For Adel, a 28-year-old telecommunications engineer who says he’s not political but has participated in demonstrations to fight for his rights, Sisi’s announcement caused despondence. “It feels like nothing’s changed and we haven’t even been able to get our rights since January 25. But many people are willing to give up their rights in return for this promised stability. They want a strong father figure who’s going to lead us with a firm hand out of the mess we’re in.”

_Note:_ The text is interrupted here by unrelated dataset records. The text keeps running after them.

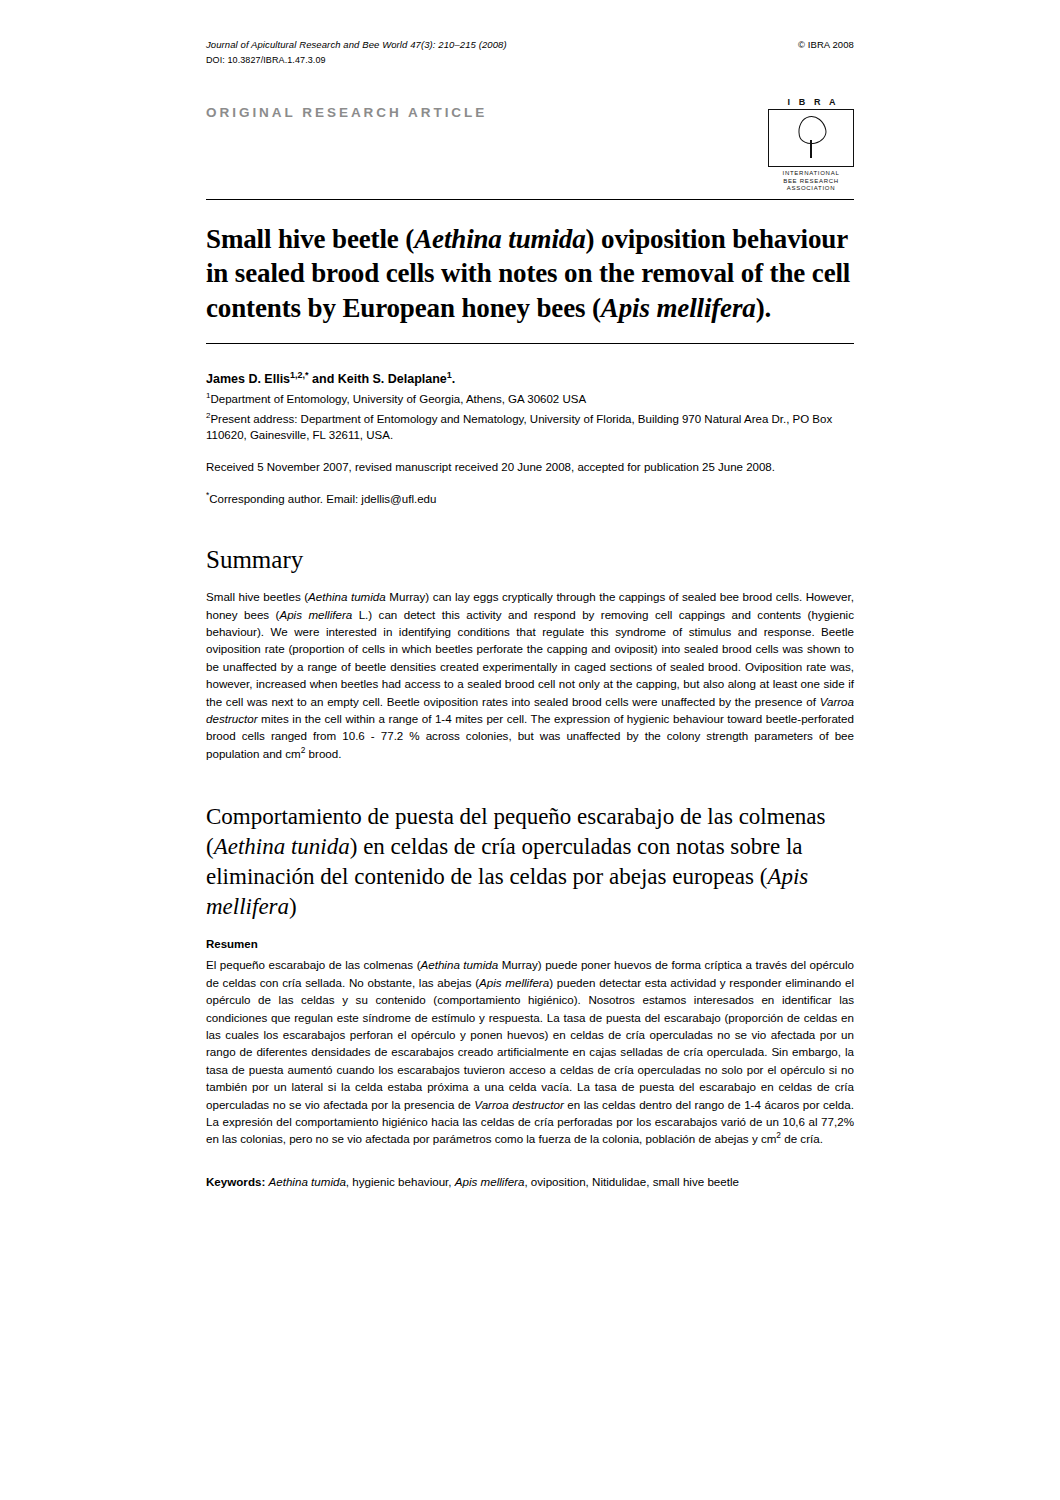Journal of Apicultural Research and Bee World 47(3): 210–215 (2008) DOI: 10.3827/IBRA.1.47.3.09
© IBRA 2008
Original Research Article
I B R A
INTERNATIONAL
BEE RESEARCH
ASSOCIATION
Small hive beetle (Aethina tumida) oviposition behaviour in sealed brood cells with notes on the removal of the cell contents by European honey bees (Apis mellifera).
James D. Ellis1,2,* and Keith S. Delaplane1.
1Department of Entomology, University of Georgia, Athens, GA 30602 USA
2Present address: Department of Entomology and Nematology, University of Florida, Building 970 Natural Area Dr., PO Box 110620, Gainesville, FL 32611, USA.
Received 5 November 2007, revised manuscript received 20 June 2008, accepted for publication 25 June 2008.
*Corresponding author. Email: jdellis@ufl.edu
Summary
Small hive beetles (Aethina tumida Murray) can lay eggs cryptically through the cappings of sealed bee brood cells. However, honey bees (Apis mellifera L.) can detect this activity and respond by removing cell cappings and contents (hygienic behaviour). We were interested in identifying conditions that regulate this syndrome of stimulus and response. Beetle oviposition rate (proportion of cells in which beetles perforate the capping and oviposit) into sealed brood cells was shown to be unaffected by a range of beetle densities created experimentally in caged sections of sealed brood. Oviposition rate was, however, increased when beetles had access to a sealed brood cell not only at the capping, but also along at least one side if the cell was next to an empty cell. Beetle oviposition rates into sealed brood cells were unaffected by the presence of Varroa destructor mites in the cell within a range of 1-4 mites per cell. The expression of hygienic behaviour toward beetle-perforated brood cells ranged from 10.6 - 77.2 % across colonies, but was unaffected by the colony strength parameters of bee population and cm2 brood.
Comportamiento de puesta del pequeño escarabajo de las colmenas (Aethina tunida) en celdas de cría operculadas con notas sobre la eliminación del contenido de las celdas por abejas europeas (Apis mellifera)
Resumen
El pequeño escarabajo de las colmenas (Aethina tumida Murray) puede poner huevos de forma críptica a través del opérculo de celdas con cría sellada. No obstante, las abejas (Apis mellifera) pueden detectar esta actividad y responder eliminando el opérculo de las celdas y su contenido (comportamiento higiénico). Nosotros estamos interesados en identificar las condiciones que regulan este síndrome de estímulo y respuesta. La tasa de puesta del escarabajo (proporción de celdas en las cuales los escarabajos perforan el opérculo y ponen huevos) en celdas de cría operculadas no se vio afectada por un rango de diferentes densidades de escarabajos creado artificialmente en cajas selladas de cría operculada. Sin embargo, la tasa de puesta aumentó cuando los escarabajos tuvieron acceso a celdas de cría operculadas no solo por el opérculo si no también por un lateral si la celda estaba próxima a una celda vacía. La tasa de puesta del escarabajo en celdas de cría operculadas no se vio afectada por la presencia de Varroa destructor en las celdas dentro del rango de 1-4 ácaros por celda. La expresión del comportamiento higiénico hacia las celdas de cría perforadas por los escarabajos varió de un 10,6 al 77,2% en las colonias, pero no se vio afectada por parámetros como la fuerza de la colonia, población de abejas y cm2 de cría.
Keywords: Aethina tumida, hygienic behaviour, Apis mellifera, oviposition, Nitidulidae, small hive beetle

After three years of economic and political turmoil, many welcome such a leader. The country’s 2014 growth rate is estimated at only 2.6 percent, well below the average of 4.9 percent from 2001 to 2010, and many blame this on the political chaos of the past three years. The low numbers don’t bode well for job creation, with nearly three-quarters of the unemployed under thirty years old and educated youth unable to find jobs in the limited private sector. The January 25 uprising was fueled in part by youth discontent between expectations for economic mobility and their ability to find jobs, yet a June 2012 Word Bank study found that more than one in two Egyptians follow in the same occupations as their parents, relegating them to the socio-economic status of their families. This is in large part due to ongoing authoritarian structures, which cultivate patronage networks that encourage widespread corruption and grant economic privileges only to the well-connected.

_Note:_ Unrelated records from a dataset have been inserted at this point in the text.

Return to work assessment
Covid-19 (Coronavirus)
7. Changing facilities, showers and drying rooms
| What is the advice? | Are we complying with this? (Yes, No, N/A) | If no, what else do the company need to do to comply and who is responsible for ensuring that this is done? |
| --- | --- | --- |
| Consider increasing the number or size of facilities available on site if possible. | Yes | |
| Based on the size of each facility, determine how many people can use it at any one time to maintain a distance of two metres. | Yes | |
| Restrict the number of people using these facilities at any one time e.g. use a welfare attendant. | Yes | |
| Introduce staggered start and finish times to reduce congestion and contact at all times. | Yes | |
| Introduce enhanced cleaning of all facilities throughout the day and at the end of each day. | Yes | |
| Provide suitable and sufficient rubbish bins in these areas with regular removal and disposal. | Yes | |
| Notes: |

Despite all this, many Egyptians seem willing to accept a Sisi candidacy in return for an illusory stability that mirrors the closing scene in Happiness of a Little Family. Despite their strained relationship, the two characters go about their lives in a kind of ignorant bliss, somehow ignoring the situation around and between them. At the play’s end, the juice Nadah El-Shazly’s character prepares throughout the performance is shared with those in the audience. “The audience represents all the Arab countries,” explained the director, Mohamed Shafik. “We watch everything that’s going on, but we drink our tea and don’t care about what’s really happening around us. The idea of revolution in the Arab World is a cliché.” Events marking the third anniversary of the January 25, 2011 revolution were similarly reported in a happy narrative by Egyptian media. While joyful citizens amassed in Tahrir Square waving flags and holding portraits of Sisi, young anti-Islamist and anti-military demonstrators were met with teargas and lethal violence in Cairo, and 103 people were killed nationwide, according to WikiThawra. Despite the loss of life on the streets, on January 26 all the major newspapers published front-page stories with smiling, flag-waving demonstrators enthusiastically supporting Egypt’s military government.

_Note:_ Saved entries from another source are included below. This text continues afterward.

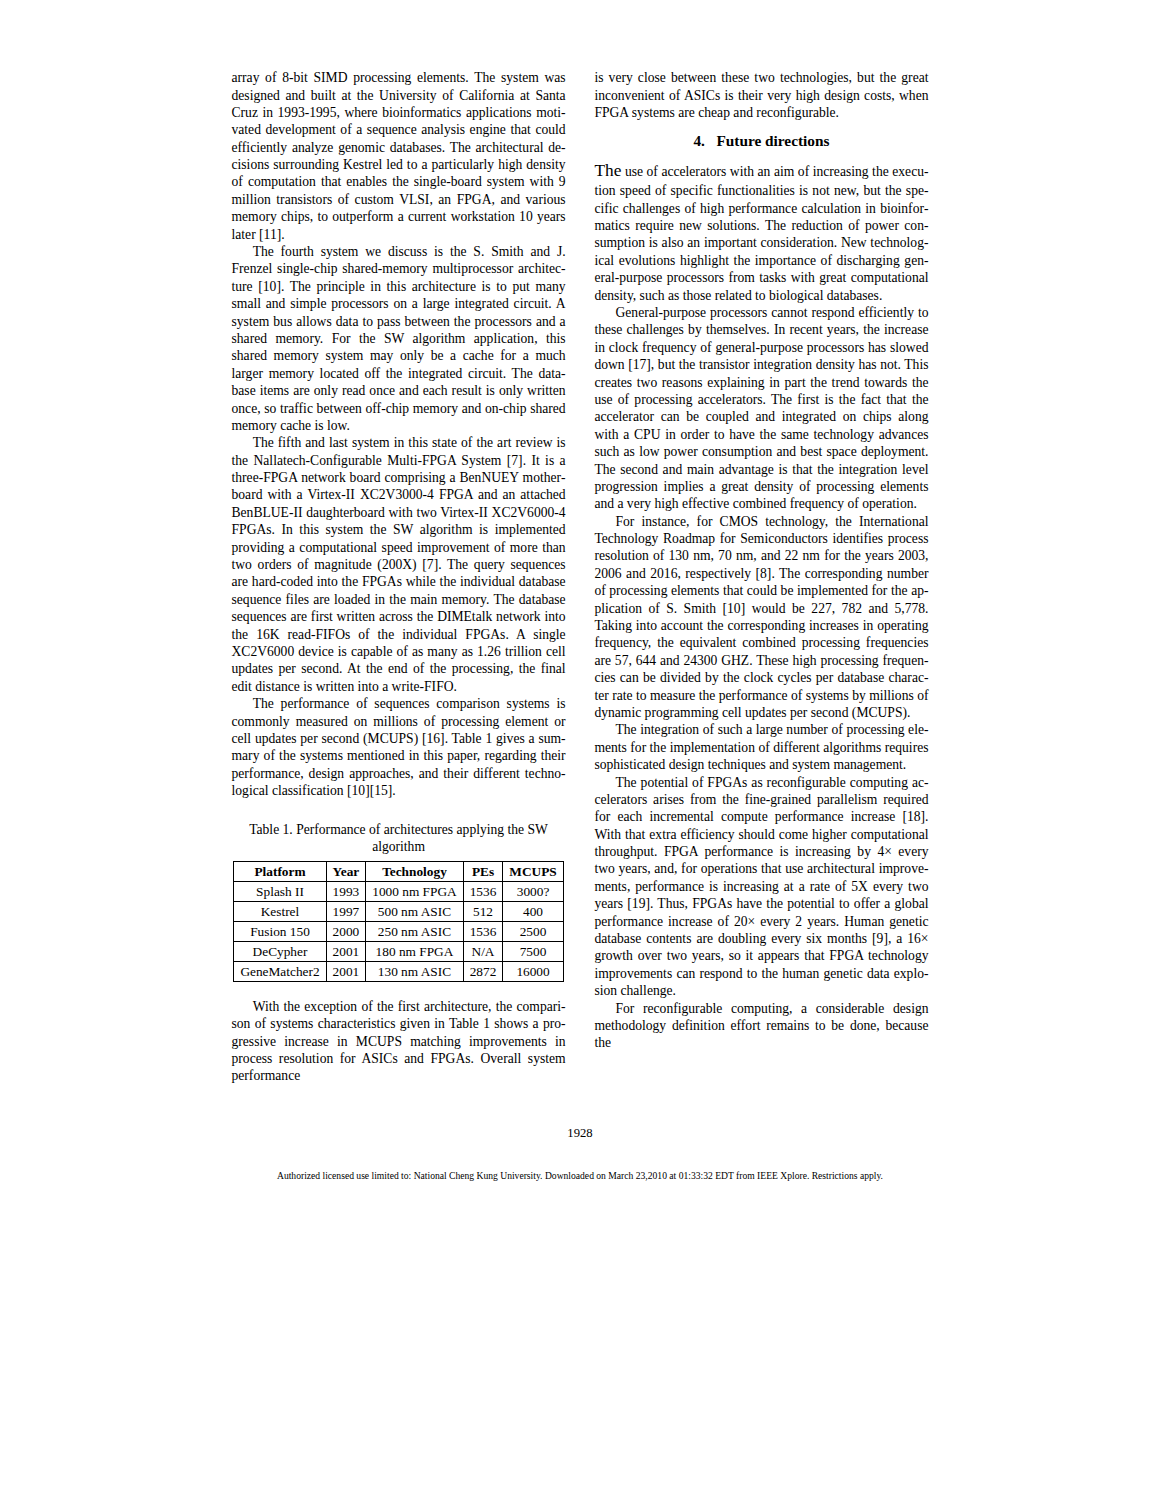array of 8-bit SIMD processing elements. The system was designed and built at the University of California at Santa Cruz in 1993-1995, where bioinformatics applications motivated development of a sequence analysis engine that could efficiently analyze genomic databases. The architectural decisions surrounding Kestrel led to a particularly high density of computation that enables the single-board system with 9 million transistors of custom VLSI, an FPGA, and various memory chips, to outperform a current workstation 10 years later [11].
The fourth system we discuss is the S. Smith and J. Frenzel single-chip shared-memory multiprocessor architecture [10]. The principle in this architecture is to put many small and simple processors on a large integrated circuit. A system bus allows data to pass between the processors and a shared memory. For the SW algorithm application, this shared memory system may only be a cache for a much larger memory located off the integrated circuit. The database items are only read once and each result is only written once, so traffic between off-chip memory and on-chip shared memory cache is low.
The fifth and last system in this state of the art review is the Nallatech-Configurable Multi-FPGA System [7]. It is a three-FPGA network board comprising a BenNUEY motherboard with a Virtex-II XC2V3000-4 FPGA and an attached BenBLUE-II daughterboard with two Virtex-II XC2V6000-4 FPGAs. In this system the SW algorithm is implemented providing a computational speed improvement of more than two orders of magnitude (200X) [7]. The query sequences are hard-coded into the FPGAs while the individual database sequence files are loaded in the main memory. The database sequences are first written across the DIMEtalk network into the 16K read-FIFOs of the individual FPGAs. A single XC2V6000 device is capable of as many as 1.26 trillion cell updates per second. At the end of the processing, the final edit distance is written into a write-FIFO.
The performance of sequences comparison systems is commonly measured on millions of processing element or cell updates per second (MCUPS) [16]. Table 1 gives a summary of the systems mentioned in this paper, regarding their performance, design approaches, and their different technological classification [10][15].
Table 1. Performance of architectures applying the SW algorithm
| Platform | Year | Technology | PEs | MCUPS |
| --- | --- | --- | --- | --- |
| Splash II | 1993 | 1000 nm FPGA | 1536 | 3000? |
| Kestrel | 1997 | 500 nm ASIC | 512 | 400 |
| Fusion 150 | 2000 | 250 nm ASIC | 1536 | 2500 |
| DeCypher | 2001 | 180 nm FPGA | N/A | 7500 |
| GeneMatcher2 | 2001 | 130 nm ASIC | 2872 | 16000 |
With the exception of the first architecture, the comparison of systems characteristics given in Table 1 shows a progressive increase in MCUPS matching improvements in process resolution for ASICs and FPGAs. Overall system performance
is very close between these two technologies, but the great inconvenient of ASICs is their very high design costs, when FPGA systems are cheap and reconfigurable.
4. Future directions
The use of accelerators with an aim of increasing the execution speed of specific functionalities is not new, but the specific challenges of high performance calculation in bioinformatics require new solutions. The reduction of power consumption is also an important consideration. New technological evolutions highlight the importance of discharging general-purpose processors from tasks with great computational density, such as those related to biological databases.
General-purpose processors cannot respond efficiently to these challenges by themselves. In recent years, the increase in clock frequency of general-purpose processors has slowed down [17], but the transistor integration density has not. This creates two reasons explaining in part the trend towards the use of processing accelerators. The first is the fact that the accelerator can be coupled and integrated on chips along with a CPU in order to have the same technology advances such as low power consumption and best space deployment. The second and main advantage is that the integration level progression implies a great density of processing elements and a very high effective combined frequency of operation.
For instance, for CMOS technology, the International Technology Roadmap for Semiconductors identifies process resolution of 130 nm, 70 nm, and 22 nm for the years 2003, 2006 and 2016, respectively [8]. The corresponding number of processing elements that could be implemented for the application of S. Smith [10] would be 227, 782 and 5,778. Taking into account the corresponding increases in operating frequency, the equivalent combined processing frequencies are 57, 644 and 24300 GHZ. These high processing frequencies can be divided by the clock cycles per database character rate to measure the performance of systems by millions of dynamic programming cell updates per second (MCUPS).
The integration of such a large number of processing elements for the implementation of different algorithms requires sophisticated design techniques and system management.
The potential of FPGAs as reconfigurable computing accelerators arises from the fine-grained parallelism required for each incremental compute performance increase [18]. With that extra efficiency should come higher computational throughput. FPGA performance is increasing by 4× every two years, and, for operations that use architectural improvements, performance is increasing at a rate of 5X every two years [19]. Thus, FPGAs have the potential to offer a global performance increase of 20× every 2 years. Human genetic database contents are doubling every six months [9], a 16× growth over two years, so it appears that FPGA technology improvements can respond to the human genetic data explosion challenge.
For reconfigurable computing, a considerable design methodology definition effort remains to be done, because the
1928
Authorized licensed use limited to: National Cheng Kung University. Downloaded on March 23,2010 at 01:33:32 EDT from IEEE Xplore. Restrictions apply.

Replacing structures that demand subservience with those that support social and economic equality continues to be a challenge for young people who’ve defied their families’ wishes and become politically active over the past three years. According to El-Safty, cultural change is taking place: “People are saying we can’t accept what we don’t want, and there is more egalitarianism in the family now, but it’s taken people a long time to revolt.” However, this dynamic is gradual, as is the shift on the national political stage. “There hasn’t really been change in Egypt so far, but rather an ongoing revolution against a kind of slavery and submissiveness,” Shafik says. “We hope there will be a new relationship between people and those in power, but we can’t just blame the system because someone can fight against this in many ways, and this is especially the case in our private relationships and also in our families.”
Angela Boskovitch is a Cairo-based writer, researcher, and cultural producer.